No. From the article they are clearly talking about the fluid-filled blister phase as “recurrence.” No one would be surprised by occurrence of shingles decades after chicken pox. The article is talking about a surprising fact - recurrence of the blister phase.

Does anyone know what this is? Is this a serious effort that could happen? Sounds scary to me.

From the link above:

Antigens exist in a range of immunogenicity - they’re not all the same. You need to find a chunk of the virus that provokes a strong immune response without being so strong that it accidentally flops over into some kind of autoimmune problem. I usually go to car metaphors to explain molecular biology for some reason. Imagine a virus is a car. The immune system recognizes various shapes on the car, and different shapes are more or less easily recognized. Perhaps the rear left door happens to work really well, but the lug nuts on the front wheels are really bad, and the battery is great, but it causes the immune system to attack all of the other batteries in the house, destroying all of your electronics.

All of this has to be determined experimentally, while accounting for the fact that there are 7+ billion humans on earth that will vary somewhat. There are at least hundreds of possible antigens that we can look at. We can take some lessons from previously developed vaccines (doors usually work better than wheels), but it all still has to be tested. And that’s just for the efficacy side. Once you have that, you then have to prove that it’s safe, which cannot be done overnight. You can’t just inject someone with your test vaccine, check back the next day, and say “yep! Still alive! We’re good to go!”

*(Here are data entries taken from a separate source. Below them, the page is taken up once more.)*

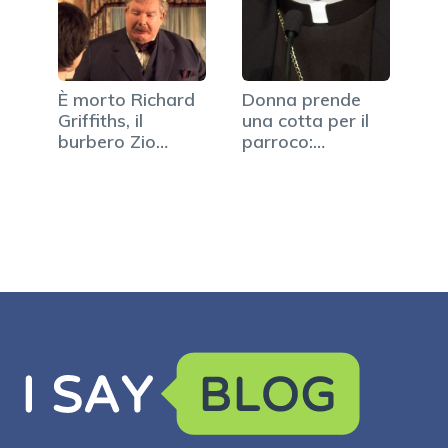
È morto Richard
Donna prende
Griffiths, il
una cotta per il
burbero Zio
parroco:
Vernon di…
denunciata…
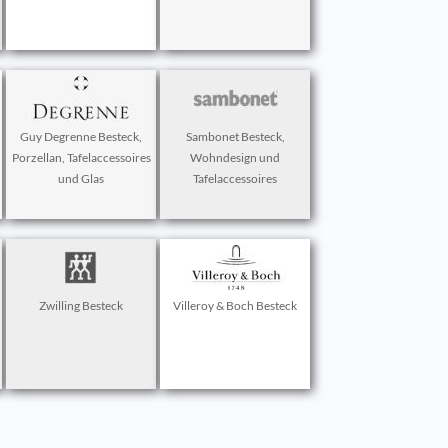
Guy Degrenne Besteck,
Sambonet Besteck,
Porzellan, Tafelaccessoires
Wohndesign und
und Glas
Tafelaccessoires
Zwilling Besteck
Villeroy & Boch Besteck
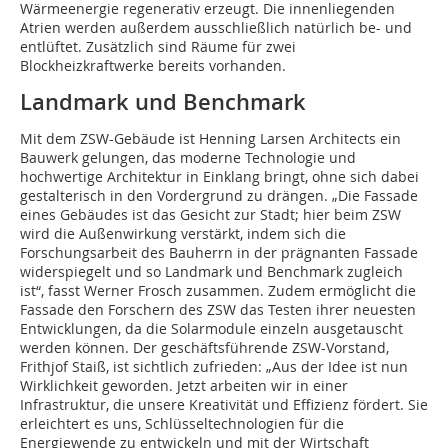
Wärmeenergie regenerativ erzeugt. Die innenliegenden
Atrien werden außerdem ausschließlich natürlich be- und
entlüftet. Zusätzlich sind Räume für zwei
Blockheizkraftwerke bereits vorhanden.
Landmark und Benchmark
Mit dem ZSW-Gebäude ist Henning Larsen Architects ein
Bauwerk gelungen, das moderne Technologie und
hochwertige Architektur in Einklang bringt, ohne sich dabei
gestalterisch in den Vordergrund zu drängen. „Die Fassade
eines Gebäudes ist das Gesicht zur Stadt; hier beim ZSW
wird die Außenwirkung verstärkt, indem sich die
Forschungsarbeit des Bauherrn in der prägnanten Fassade
widerspiegelt und so Landmark und Benchmark zugleich
ist“, fasst Werner Frosch zusammen. Zudem ermöglicht die
Fassade den Forschern des ZSW das Testen ihrer neuesten
Entwicklungen, da die Solarmodule einzeln ausgetauscht
werden können. Der geschäftsführende ZSW-Vorstand,
Frithjof Staiß, ist sichtlich zufrieden: „Aus der Idee ist nun
Wirklichkeit geworden. Jetzt arbeiten wir in einer
Infrastruktur, die unsere Kreativität und Effizienz fördert. Sie
erleichtert es uns, Schlüsseltechnologien für die
Energiewende zu entwickeln und mit der Wirtschaft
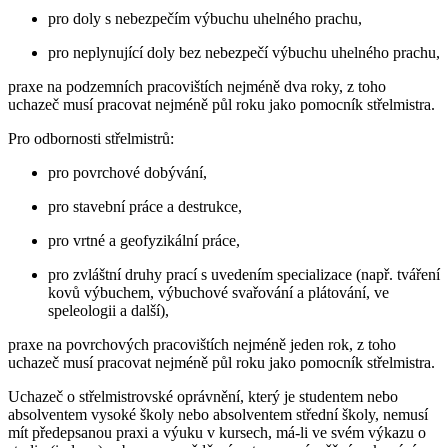
pro doly s nebezpečím výbuchu uhelného prachu,
pro neplynující doly bez nebezpečí výbuchu uhelného prachu,
praxe na podzemních pracovištích nejméně dva roky, z toho
uchazeč musí pracovat nejméně půl roku jako pomocník střelmistra.
Pro odbornosti střelmistrů:
pro povrchové dobývání,
pro stavební práce a destrukce,
pro vrtné a geofyzikální práce,
pro zvláštní druhy prací s uvedením specializace (např. tváření
kovů výbuchem, výbuchové svařování a plátování, ve
speleologii a další),
praxe na povrchových pracovištích nejméně jeden rok, z toho
uchazeč musí pracovat nejméně půl roku jako pomocník střelmistra.
Uchazeč o střelmistrovské oprávnění, který je studentem nebo
absolventem vysoké školy nebo absolventem střední školy, nemusí
mít předepsanou praxi a výuku v kursech, má-li ve svém výkazu o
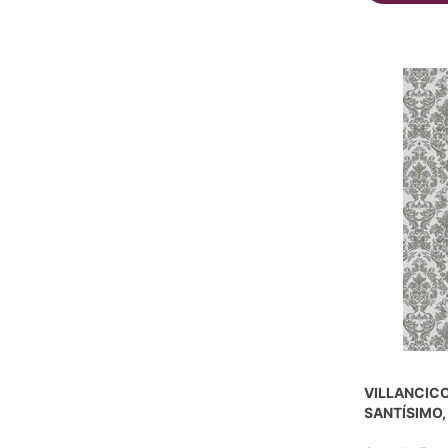
VILLANCICO
SANTÍSIMO,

Neither “grassroots efforts” nor “gaining traction with politicians” is likely to have much sway in the scientific community. If these people want to volunteer, they should be volunteering for the actual medical trials to determine safety of the vaccines.

After the 12-18 month development and testing cycle, we have to face the production issues, which is what Gates wants to streamline.

Currently, the world produces ~165M doses of influenza vaccine. To inoculate the world against SARS-CoV-2 we will need 50 times that. 100 if it is a two dose vaccine like Shingrix.

A production cycle that could take another year or more.